I didn’t find this information in the dissertation or any of the various papers on the main site as well. Which is why I’m curious what relevance Curveship has to text adventure authors? That’s probably the only way that Curveship is going to be tried out so that it can improve. But if most authors don’t see any value add (beyond some nebulous “use of resources”) then Curveship is probably going to languish.

But, then again, let’s test that out. The first post was Februrary of 2011. A relatively short amount of time ago. But in that time, have authors been enticed enough to try it out? To see how it all works? Any experiential feedback? (After all, I presume that’s why the original poster wanted everyone to know about it, so they’d try it out and give feedback.)

I don’t have any such feedback because I haven’t tried it out … and that’s because I can’t quite understand why I would want to, given the output I’ve seen and the input I’ve seen.

From what I have seen of it, and from what I know of Nick Montfort’s literary interests, I believe that Curveship is primarily aimed at fictions that explore style variations. Think of Raymond Queneau’s Exercices de style as the paradigmatic example of this in static fiction.

If you want to write such interactive fiction, you will want to use a language that has stylistic elements among its primitives. Inform 7, for instance, ask you to conceptualise your game in terms of objects, actions, activities, and rules; but it has no primitives related to style. Curveship does.

If my impression of Curveship is right, it means to stimulate people to write a kind of IF that has not been written before; and a kind of IF that is probably not going to be mainstream, even within the world of interactive fiction. (In the same way that Queneau is hardly meainstream, even in the world of high literature.) It is a niche product for people who want to write avant garde games that revolve around stylistic variations.

(If my impression is wrong, Nick should come here and tell us. :wink: )

I agree with Victor. Besides the Queneau-like stuff, the ability to vary viewpoint and sentence structure on the fly seems like the sort of thing that would be very interesting in stories/games where you could switch between characters at will, and also for some aspects of procedural text generation.

Why haven’t you seen any posts from me about Curveship, when it seems suitable to my interests? Well, I don’t know Python, don’t have time to learn new systems right now, and think that what I really need to do if I’m going to do any IF is to work on getting some decent prose written. I suspect that Nick will probably be the main person exploring Curveship and its possibilities for a little while, and that seems fine to me.

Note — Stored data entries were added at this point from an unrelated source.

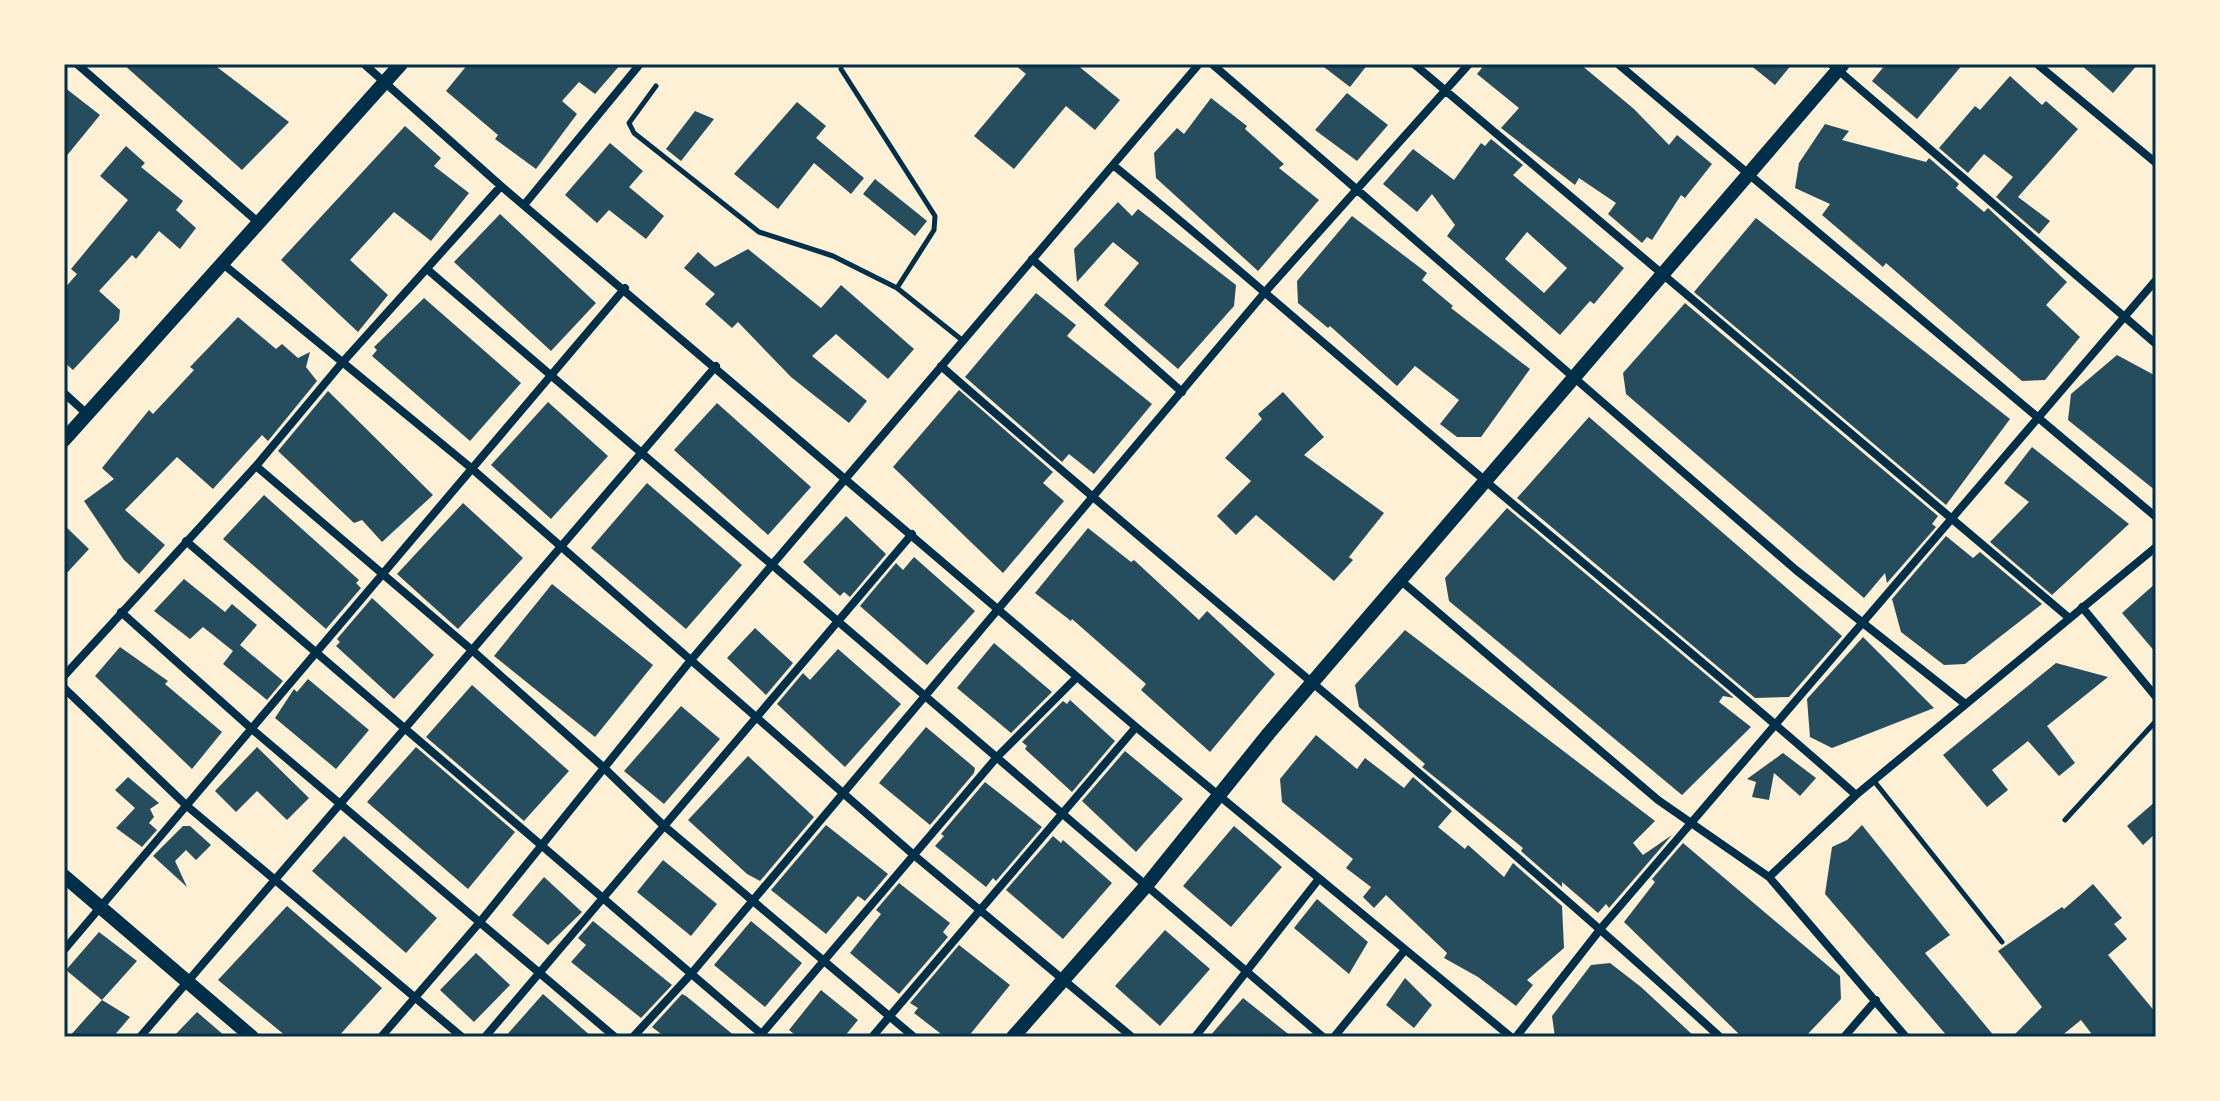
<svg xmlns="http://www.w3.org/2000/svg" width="2220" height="1101" font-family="Montserrat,sans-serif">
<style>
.building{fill:#264d5e;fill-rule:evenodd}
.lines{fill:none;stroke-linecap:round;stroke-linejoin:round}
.service{stroke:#003049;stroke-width:5}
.minor{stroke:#003049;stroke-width:8}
.tertiary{stroke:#003049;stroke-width:14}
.secondary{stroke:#003049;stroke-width:14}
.neatline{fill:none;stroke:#003049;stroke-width:3}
</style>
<rect width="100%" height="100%" fill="#fdf0d5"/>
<path class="building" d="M123 64H213L289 122 242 170Z
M468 64H621L595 94 579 82 562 101 577 114 536 169 495 139 498 135 446 91Z
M1014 64H1076L1120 100 1095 130 1066 106 1014 169 974 136 1026 74Z
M1320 64H1368L1350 87Z
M1485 64H1580L1634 109 1669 145 1677 135 1712 164 1685 198 1681 195 1652 240 1647 237 1642 243 1608 214 1616 203 1579 178 1575 185 1501 128 1519 108 1477 74Z
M1749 64H1792L1775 85Z
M1886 64H1963L1917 119 1872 81Z
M2080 64H2138L2113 93Z
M2010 76 2042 105 2046 101 2078 129 2018 197 2050 221 2039 234 1996 197 2013 177 1984 154 1968 173 1939 148 1975 106 1980 110Z
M64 87 100 115 64 159Z
M1347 93 1388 125 1357 161 1315 130Z
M1211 98 1247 126 1245 129 1284 164 1279 168 1319 200 1258 271 1156 178 1154 153 1177 128 1184 134Z
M797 102 826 126 816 138 864 178 851 194 814 163 778 209 734 174Z
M695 111 714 119 681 161 666 149Z
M1825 124 1849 131 1842 140 1926 162 1929 158 1959 184 1956 188 1984 212 1988 208 2067 282 2046 305 2080 337 2045 380 2022 381 1886 263 1883 267 1822 215 1830 204 1795 188 1799 163Z
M405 126 441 158 434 166 469 193 431 241 394 212 350 260 388 295 358 332 281 260Z
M1491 139 1523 165 1513 175 1624 268 1594 304 1590 301 1560 335 1447 236 1455 225 1432 194 1417 212 1383 184 1413 149 1454 180 1481 143 1485 146ZM1527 232 1567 268 1544 293 1505 259Z
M610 143 643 171 629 187 664 216 646 239 609 210 597 223 565 195Z
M126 146 145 163 141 167 183 201 176 210 196 228 180 249 159 231 136 259 132 255 99 291 120 310 119 320 73 370 64 362V289L77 274 71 269 128 200 100 176Z
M875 179 927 221 915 236 863 194Z
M1118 202 1132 216 1138 209 1236 285 1234 306 1178 369 1104 305 1139 263 1113 242 1077 282 1074 249Z
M500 214 596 303 551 351 454 262Z
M1352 216 1427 273 1422 280 1453 306 1451 308 1530 369 1481 437H1457L1440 424 1459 400 1415 366 1397 386 1330 326 1328 328 1298 303 1297 281Z
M1756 218 2010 419 1946 505 1694 292Z
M748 249 821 308 841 285 914 349 888 379 836 334 812 356 867 401 849 423 791 377 738 322 732 328 705 304 715 294 684 268 698 252 715 267Z
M1036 293 1076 325 1067 336 1152 404 1094 474 1069 454 1062 462 965 377Z
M424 298 521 383 470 441 372 356 377 350 374 347Z
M1685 303 1938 516 1932 524 1936 527 1887 583 1885 573 1864 598 1626 394 1623 373Z
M238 317 276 349 282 344 298 358 310 352 306 367 317 381 268 441 262 435 213 489 177 457 125 510 165 545 139 574 124 560 84 501 114 479 102 468 149 410 153 414 194 370 190 367Z
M2117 355 2156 376V491L2068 420 2071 394Z
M959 390 1053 472 1043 483 1064 501 1003 573 893 467Z
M328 391 433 495 382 542 362 520 354 523 278 451Z
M1283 392 1324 437 1304 455 1384 513 1349 557 1353 560 1334 581 1256 515 1236 535 1217 516 1251 481 1225 458 1262 419 1258 414Z
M548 402 608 456 551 519 491 465Z
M717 403 811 487 768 535 674 450Z
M1589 417 1842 636 1789 697 1755 698 1517 498Z
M2032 447 2129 524 2052 595 1990 542 2029 502 2004 483Z
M647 483 742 565 686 629 591 548Z
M264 495 359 580 356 583 361 588 326 629 223 539Z
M463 503 523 558 458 629 397 574Z
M1507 508 1734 698 1723 696 1719 702 1751 727 1682 795 1449 601 1445 578Z
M846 516 886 554 850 597 844 592 840 596 803 562Z
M64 525 89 549 64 576Z
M1088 528 1131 562 1134 560 1199 620 1207 611 1275 674 1210 752 1141 690 1146 684 1072 619 1071 621 1035 593Z
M1946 536 1973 558 1980 552 2042 604 1965 664 1944 665 1901 632 1892 599Z
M914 557 975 611 927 665 860 606 896 563 903 570Z
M184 579 225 612 232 604 257 625 240 645 283 681 267 700 223 664 233 651 203 627 190 639 154 611Z
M2156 583V653L2122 613Z
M552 584 653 665 595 737 494 656Z
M372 598 434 655 394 699 336 646 340 642 337 639Z
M755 628 793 663 766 695 727 658Z
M1405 630 1655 821 1633 843 1643 855 1672 835 1609 908 1606 904 1598 913 1562 882V887L1521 851 1523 848 1422 767 1425 764 1359 707 1355 685Z
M1863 637 1934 708 1832 748 1810 737 1807 699Z
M994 643 1052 692 1011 733 957 688Z
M120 647 168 681 165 684 222 732 192 769 95 676Z
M838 649 901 704 845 767 777 704 803 673 810 680Z
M2056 663 2108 677 2047 726 2075 763 2059 776 2028 741 1992 770 2008 790 1987 807 1943 755Z
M308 679 369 730 336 769 275 718 294 689 297 692Z
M472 685 569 771 524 821 426 737Z
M1070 700 1115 741 1072 792 1025 749 1027 746 1022 742 1063 701 1067 704Z
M681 706 720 739 664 804 624 771Z
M926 727 975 768 974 773 930 825 879 783Z
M1316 735 1357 769 1365 758 1404 788 1413 777 1452 811 1438 827 1465 849 1468 845 1504 877 1513 863 1562 906 1564 948 1527 980 1533 985 1516 1006 1478 977 1444 958 1447 953 1386 895 1374 908 1363 897 1371 887 1346 868 1353 859 1282 802 1280 779Z
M257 747 309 798 287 820 257 791 236 812 215 791Z
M416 747 515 832 468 889 367 802Z
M1125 751 1183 799 1136 852 1082 801Z
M1783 753 1816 778 1800 796 1774 773 1769 800 1752 797 1756 782 1747 779Z
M748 756 814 817 760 881 747 874 688 820Z
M128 777 159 803 150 809 154 817 149 823 157 830 142 847 116 828 135 808 115 790Z
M985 782 1042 827 996 881 993 878 986 887 935 846 944 836 941 834Z
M2156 801V833L2143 845 2127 826Z
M826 825 888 874 865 901 858 896 826 934 771 890Z
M1862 825 1950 935 1925 953 1995 1037H1948L1825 894 1832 847 1847 840Z
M183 826H190L211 845 196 860 186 850 175 861 187 887 153 856Z
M1234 826 1282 867 1231 927 1183 886Z
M344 836 437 918 406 953 312 871Z
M1053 836 1061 843 1063 840 1112 883 1063 939 1006 890Z
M1683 843 1840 976 1841 999 1805 1037H1742L1624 922 1655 882 1652 879Z
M663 860 717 904 691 936 637 892Z
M544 877 582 912 548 945 512 915Z
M899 883 950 923 943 932 948 937 899 994 850 953 881 914 876 910Z
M2093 884 2122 918 2114 924 2127 939 2108 955 2156 1013V1037H2094L2081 1020 2060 1037H2012L2042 1007 1998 951 2062 907 2064 909Z
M1317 899 1368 942 1349 974 1294 928Z
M287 906 382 988 338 1037H287L218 980Z
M593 921 672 985 641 1018 571 962 586 945 578 938Z
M751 921 802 963 765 1007 714 965Z
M1165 930 1210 969 1160 1026 1115 986Z
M99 932 137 961 102 1000 66 970Z
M959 945 1010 985 968 1037H945L914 1013 918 1008 910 1003Z
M476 953 510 985 474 1022 440 990Z
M1610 963 1641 987 1695 1037H1555L1552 1016 1591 965Z
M1405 978 1432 1005 1414 1028 1386 1005Z
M821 990 858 1020 844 1037H798L789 1030Z
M543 994 592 1037H505Z
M682 994 686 996 736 1037H665L652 1027Z
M1243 998 1292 1037H1209Z
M102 1000 130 1017 113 1037H69Z
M197 1012 226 1037H173Z"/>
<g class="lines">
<path class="service" d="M841 69 935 216 934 230 897 288
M656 86 629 123 634 133 759 232 833 256 897 288 962 340
M1874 781 2002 942
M2065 820 2156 721"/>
<path class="minor" d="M77 64 259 223
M364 64 501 186 1136 727 1511 1037
M1212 64 1796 570 1964 703
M1414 64 2068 617
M1618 64 2156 517
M1831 64 2156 344
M2037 64 2156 163
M1113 165C1238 267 1358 374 1482 478 1607 584 1734 686 1856 795
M524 205 640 64
M1032 259 1182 392
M223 264 470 467 915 856 1132 1037
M428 270 1323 1037
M941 366C1199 592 1467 806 1720 1037
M64 393 87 414
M256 466 473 651 602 766 663 825 914 1037
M186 541 765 1037
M1400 580 1658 800 1769 877 1906 1037
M2082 607 2156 697
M121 612 253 730 615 1037
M64 676 256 466 341 364 501 186
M64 688 187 806 462 1037
M1769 877 1856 795 2156 547
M64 950 625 288
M760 1036 997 757 1077 677
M140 1037 716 366
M381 1037 480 922 691 660 1199 64
M485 1037 912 534
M633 1037 691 974 1266 291 1469 64
M872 1037 1136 727
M1195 1037 1318 880
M1334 1037 1405 950
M1516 1037 1602 927 2156 280
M1844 1037 1876 1000"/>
<path class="tertiary" d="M64 440 401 64
M1013 1037 1146 886 1269 733 1843 64"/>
<path class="secondary" d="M64 876 252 1037"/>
</g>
<rect width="2220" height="1101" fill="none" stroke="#fdf0d5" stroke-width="132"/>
<rect x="66" y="66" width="2088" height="969" class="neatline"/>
</svg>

Curveship is interesting, but it’s just not ready for use by IF developers (and the website pretty much admits it). I think the programmer was trying to draw in anyone who had a high degree of interest in the academic theories and Python, not so much saying “Hey, it’s here for everyone to use.” But your point about no-one really using it and yet defending it like it’s the invention of bread is spot on.

Conversely, why wouldn’t I defend something that people are judging without trying to write a game with it? Maybe boosting it without having done so is a bit questionable, but dissing it on the same basis is far worse.